Thursday, 24 July 2008


Climbing the coconut palm is a skill fraught with risks - but there is no other way of getting the coconuts down from the high palms soaring up to the skies. And we do need the special help of men who are experienced in this - unlike plucking strawberries. It is highly unlikely that aiming a couple of stones at nuts will bring them down, as one can with mangoes. There are men who do this for a living, charging you by the tree.

We have a couple of palms in our front garden (euphemism, because we don’t really have much there), and periodically one of these men come to pluck down the nuts. One of them was a Thamizh litterateur, and could quote Thamizh verses by the metre, many of them his own. All he wanted was to give his daughter a good education. Another one just wanted to make money for his daily drink – if he had enough for the day, he was not going to climb anymore. This time a person called Ezhumalai, who was skilful,quick and also arrogant, came. He well knew his worth, as men climbing coconut palms are hard to come by. I read last year that Kerala, where there is a profusion of coconut palms, had an acute shortage of climbers, and the government was going to train men to climb the palms.Ezhumalai however learnt his trade from his grandfather, he said, near Thiruvannamalai, where he grew up. He has been in the city for the last 20 years, climbing palms and earning a living.

It is quite dangerous – a slip from the heights can even be fatal. We see these men wearing two strong rounded belts, one round their feet, and the other binding them to the trunk of the palm. Holding on to the trees with their calloused palms, they shin up the tree, their feet held together within the confines of the belt, firmly gripping the trunk. They go up and fling down the coconuts ready for plucking,
leaving the more tender ones for the next harvest. They also use their
curved aruval to clean up the dried and drying fronds. And in a matter of minutes, they are done, and slide down the palm.

The palm trees are said to be benevolent, and never shed either frond or fruit if someone is in the vicinity for fear of hurting them. And a nut falling on one’s head from that height can be, as one can imagine,quite dangerous. Each and every part of the palm has some use or the other. Apart from the edible parts of the nut, the husk is made into coir, a thick strong rope. The leaves are used for thatching and the dried stems bunched together end up as brooms. The trunks, I understand are used to make bridges, valued for their straightness.

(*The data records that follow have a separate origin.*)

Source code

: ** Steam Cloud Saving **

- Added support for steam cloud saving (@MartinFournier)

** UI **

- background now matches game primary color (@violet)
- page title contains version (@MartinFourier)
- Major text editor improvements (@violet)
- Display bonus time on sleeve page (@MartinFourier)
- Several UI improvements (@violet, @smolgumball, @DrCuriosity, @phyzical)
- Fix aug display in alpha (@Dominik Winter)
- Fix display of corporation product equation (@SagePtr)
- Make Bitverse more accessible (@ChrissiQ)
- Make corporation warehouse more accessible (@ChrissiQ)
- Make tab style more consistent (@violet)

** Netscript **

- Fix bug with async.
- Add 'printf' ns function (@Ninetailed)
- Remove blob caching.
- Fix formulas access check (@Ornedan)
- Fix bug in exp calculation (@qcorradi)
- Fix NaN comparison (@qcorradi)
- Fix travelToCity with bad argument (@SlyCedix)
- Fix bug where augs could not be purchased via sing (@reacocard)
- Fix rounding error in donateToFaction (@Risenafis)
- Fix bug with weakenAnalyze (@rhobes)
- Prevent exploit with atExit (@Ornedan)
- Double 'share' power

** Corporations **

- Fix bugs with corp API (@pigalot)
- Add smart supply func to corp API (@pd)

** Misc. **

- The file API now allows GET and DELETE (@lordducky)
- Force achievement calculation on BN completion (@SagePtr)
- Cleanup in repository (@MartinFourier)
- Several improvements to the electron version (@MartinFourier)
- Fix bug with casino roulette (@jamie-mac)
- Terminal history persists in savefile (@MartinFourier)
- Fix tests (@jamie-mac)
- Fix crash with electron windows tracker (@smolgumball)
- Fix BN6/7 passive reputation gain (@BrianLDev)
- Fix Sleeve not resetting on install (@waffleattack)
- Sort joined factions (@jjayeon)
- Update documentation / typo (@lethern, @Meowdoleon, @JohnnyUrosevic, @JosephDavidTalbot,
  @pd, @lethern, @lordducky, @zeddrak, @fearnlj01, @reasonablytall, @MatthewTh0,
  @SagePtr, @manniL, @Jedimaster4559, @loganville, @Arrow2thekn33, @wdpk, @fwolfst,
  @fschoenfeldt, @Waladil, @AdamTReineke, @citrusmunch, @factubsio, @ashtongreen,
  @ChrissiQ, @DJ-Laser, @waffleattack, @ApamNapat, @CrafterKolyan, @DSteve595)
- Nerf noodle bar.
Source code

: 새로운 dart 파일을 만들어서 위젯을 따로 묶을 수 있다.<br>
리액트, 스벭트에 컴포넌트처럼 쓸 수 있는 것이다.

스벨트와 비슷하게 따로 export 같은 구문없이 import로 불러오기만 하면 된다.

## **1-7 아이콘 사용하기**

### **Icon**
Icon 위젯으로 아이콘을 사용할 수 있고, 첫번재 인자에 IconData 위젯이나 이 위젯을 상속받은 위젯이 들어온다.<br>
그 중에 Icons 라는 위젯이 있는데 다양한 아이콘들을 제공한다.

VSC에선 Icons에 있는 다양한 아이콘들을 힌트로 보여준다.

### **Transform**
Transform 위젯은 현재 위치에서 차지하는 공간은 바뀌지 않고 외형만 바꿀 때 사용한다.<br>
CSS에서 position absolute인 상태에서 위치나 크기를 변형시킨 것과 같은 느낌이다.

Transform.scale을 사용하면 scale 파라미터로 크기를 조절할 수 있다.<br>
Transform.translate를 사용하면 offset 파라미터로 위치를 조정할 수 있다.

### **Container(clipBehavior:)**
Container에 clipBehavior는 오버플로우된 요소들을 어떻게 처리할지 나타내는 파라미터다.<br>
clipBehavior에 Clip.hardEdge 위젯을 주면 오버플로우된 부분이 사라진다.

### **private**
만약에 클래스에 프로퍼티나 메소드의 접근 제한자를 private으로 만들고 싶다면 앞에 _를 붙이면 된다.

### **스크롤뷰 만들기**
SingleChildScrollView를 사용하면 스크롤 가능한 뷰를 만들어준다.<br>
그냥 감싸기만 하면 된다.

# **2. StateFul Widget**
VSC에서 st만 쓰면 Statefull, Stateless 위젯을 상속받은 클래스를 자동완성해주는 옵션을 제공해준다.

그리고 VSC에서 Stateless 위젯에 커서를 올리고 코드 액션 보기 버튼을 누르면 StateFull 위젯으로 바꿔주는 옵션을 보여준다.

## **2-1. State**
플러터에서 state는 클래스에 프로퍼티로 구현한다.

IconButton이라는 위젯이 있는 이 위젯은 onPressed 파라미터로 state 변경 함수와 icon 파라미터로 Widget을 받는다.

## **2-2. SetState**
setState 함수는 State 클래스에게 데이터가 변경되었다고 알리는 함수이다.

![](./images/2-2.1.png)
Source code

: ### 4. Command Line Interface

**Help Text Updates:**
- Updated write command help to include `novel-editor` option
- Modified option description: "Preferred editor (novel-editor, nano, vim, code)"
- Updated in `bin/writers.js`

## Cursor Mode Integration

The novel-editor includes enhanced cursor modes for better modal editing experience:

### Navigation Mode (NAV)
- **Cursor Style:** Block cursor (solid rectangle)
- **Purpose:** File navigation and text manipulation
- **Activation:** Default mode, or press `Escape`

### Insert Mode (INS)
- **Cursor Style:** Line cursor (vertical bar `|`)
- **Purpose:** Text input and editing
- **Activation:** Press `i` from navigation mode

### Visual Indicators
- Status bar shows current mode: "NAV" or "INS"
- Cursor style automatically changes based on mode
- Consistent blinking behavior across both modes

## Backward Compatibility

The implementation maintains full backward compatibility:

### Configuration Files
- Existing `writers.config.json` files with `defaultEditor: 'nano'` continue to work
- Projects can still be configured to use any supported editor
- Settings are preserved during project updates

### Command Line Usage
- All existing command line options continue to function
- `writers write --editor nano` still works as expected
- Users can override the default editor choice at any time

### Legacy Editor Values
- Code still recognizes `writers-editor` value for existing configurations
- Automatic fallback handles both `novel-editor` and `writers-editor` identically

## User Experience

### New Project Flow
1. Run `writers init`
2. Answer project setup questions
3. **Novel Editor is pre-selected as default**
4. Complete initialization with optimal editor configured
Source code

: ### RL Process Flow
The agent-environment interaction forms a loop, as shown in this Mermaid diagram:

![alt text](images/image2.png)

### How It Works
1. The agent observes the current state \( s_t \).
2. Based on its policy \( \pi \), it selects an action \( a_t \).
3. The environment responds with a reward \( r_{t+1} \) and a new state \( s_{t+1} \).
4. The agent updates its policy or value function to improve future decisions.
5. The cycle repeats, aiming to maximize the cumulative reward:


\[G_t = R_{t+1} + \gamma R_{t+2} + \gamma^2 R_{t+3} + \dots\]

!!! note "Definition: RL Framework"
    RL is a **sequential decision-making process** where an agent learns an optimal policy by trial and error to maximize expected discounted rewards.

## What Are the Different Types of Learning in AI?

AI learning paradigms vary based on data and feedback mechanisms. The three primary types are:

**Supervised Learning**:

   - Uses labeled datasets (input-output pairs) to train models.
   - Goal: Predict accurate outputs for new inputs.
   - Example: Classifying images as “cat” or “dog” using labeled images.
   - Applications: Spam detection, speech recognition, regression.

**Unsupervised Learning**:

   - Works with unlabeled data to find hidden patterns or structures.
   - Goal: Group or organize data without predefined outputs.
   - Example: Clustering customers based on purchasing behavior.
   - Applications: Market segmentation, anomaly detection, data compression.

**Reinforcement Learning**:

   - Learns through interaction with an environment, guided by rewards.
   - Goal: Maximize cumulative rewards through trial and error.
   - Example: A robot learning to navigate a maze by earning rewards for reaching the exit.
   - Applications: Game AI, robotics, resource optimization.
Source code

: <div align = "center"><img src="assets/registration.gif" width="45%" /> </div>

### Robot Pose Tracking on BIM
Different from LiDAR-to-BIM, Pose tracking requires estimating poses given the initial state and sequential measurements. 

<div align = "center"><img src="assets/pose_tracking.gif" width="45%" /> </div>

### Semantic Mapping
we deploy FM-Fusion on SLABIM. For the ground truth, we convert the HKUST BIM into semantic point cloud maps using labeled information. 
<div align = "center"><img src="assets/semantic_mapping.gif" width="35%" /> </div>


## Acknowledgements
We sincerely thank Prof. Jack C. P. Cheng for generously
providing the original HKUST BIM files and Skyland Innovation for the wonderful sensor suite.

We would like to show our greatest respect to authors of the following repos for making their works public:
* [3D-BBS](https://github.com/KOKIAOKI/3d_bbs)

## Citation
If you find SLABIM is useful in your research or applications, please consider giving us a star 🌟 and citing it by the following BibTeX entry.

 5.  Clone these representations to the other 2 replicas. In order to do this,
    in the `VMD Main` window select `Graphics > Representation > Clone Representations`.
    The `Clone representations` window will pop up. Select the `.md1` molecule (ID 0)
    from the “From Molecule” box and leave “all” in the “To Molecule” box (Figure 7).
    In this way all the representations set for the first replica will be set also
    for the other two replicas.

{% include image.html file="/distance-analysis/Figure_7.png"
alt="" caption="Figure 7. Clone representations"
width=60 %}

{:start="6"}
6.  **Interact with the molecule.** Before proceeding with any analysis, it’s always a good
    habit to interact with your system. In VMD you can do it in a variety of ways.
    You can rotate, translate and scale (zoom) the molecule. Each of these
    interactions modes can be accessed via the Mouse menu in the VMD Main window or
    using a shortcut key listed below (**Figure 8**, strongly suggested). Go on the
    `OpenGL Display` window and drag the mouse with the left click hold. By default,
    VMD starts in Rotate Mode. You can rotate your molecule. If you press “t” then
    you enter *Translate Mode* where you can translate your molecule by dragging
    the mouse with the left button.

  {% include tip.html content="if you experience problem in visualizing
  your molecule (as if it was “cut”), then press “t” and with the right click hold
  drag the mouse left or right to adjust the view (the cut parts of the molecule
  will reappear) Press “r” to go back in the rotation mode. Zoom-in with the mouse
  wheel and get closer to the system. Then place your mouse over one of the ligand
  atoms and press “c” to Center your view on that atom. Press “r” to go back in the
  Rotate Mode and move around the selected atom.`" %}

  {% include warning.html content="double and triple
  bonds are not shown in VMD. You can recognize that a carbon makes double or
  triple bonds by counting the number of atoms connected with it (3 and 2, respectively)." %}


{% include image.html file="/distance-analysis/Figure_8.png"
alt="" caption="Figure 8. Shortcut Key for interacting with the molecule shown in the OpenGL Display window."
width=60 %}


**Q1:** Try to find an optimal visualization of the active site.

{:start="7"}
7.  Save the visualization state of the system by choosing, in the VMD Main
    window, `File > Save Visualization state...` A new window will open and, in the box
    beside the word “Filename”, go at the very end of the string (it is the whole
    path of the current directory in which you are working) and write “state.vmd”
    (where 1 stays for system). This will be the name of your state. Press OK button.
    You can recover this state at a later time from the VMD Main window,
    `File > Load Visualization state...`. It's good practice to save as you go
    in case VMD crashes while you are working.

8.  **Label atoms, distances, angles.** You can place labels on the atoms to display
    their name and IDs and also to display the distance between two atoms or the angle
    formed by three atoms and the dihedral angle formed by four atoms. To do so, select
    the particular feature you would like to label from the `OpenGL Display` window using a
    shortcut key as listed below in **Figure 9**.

Ezhumalai caught me taking his pictures, and telling me to save him a copy walked off, his work done.
* With apologies to Led Zeppelin


kallu said...

Nice post Raji. People we seldom think about or value.

Pradeep said...

A dying art? There was a talk of a school to teach this.... Meanwhile, I am off blogging for a while as I am travelling and a bit busy with work.

Viji said...

We used to play cricket in the compound of Lakshmi Nivas and all the gear was courtesy the coconut trees growing there -
Raji, awesome pictures . How come it took so long for you to get behind a camera??
And oh one more thing - these picturs remind me of Babuji's version of an old time hit that went Pand uru naari , thenginnil keri...
: )

Lakshmi Bharadwaj said...

really nice. u've talked something most poeple foget...a unique post!! keep em going!!

Kat said...

Interstingly titled and well written. Thanks Raji for sharing...

You had mentioned that one amongst them wanted to "..give his daughter good education." Is he able to do that? Would you know which std she's studying and whether doing well?

Karthik Narayan said...

nice one... :)

Sunita said...

Raji, I found my way here via Abraham Tharakan's blog.
You know, its only after I moved to Mumbai that I discovered that there are alternate ways to something as common place as plucking coconuts. After being used to seeing the local coconut pluckers in Kerala throw down the nuts, it was a surprise for me to see the man in Mumbai climb up the tree with a big coil of rope. He ties this to the bunch of coconuts and lowers the cut bunch gently with the help of his assistant waiting on the ground.There are no smashed coconuts and no fear of the nuts bonking someone on the head. Most importantly, I dont have to worry about the harvested nuts guillotining my precious garden plants.

Maddy said...

how coconut trees & climbers came to India from sree lanka is still see the 'thandans' in north Malabar..i read somewhere that a mechanized climber was developed..

Sunita said...

Raji, I've mailed you.


Kallu, Lakshmi, Maddy, Karthik, Viji, thanks.

Pradeep - hope your break from blogging is not for too long. Maybe the school you mention is the same one that I have mentioned?

Sorry Kat, that person disappeared, but we know his daughter passed Std. X.

Sunita, - this is interesting that they don't fling the coconuts down in Bombay, like they do here.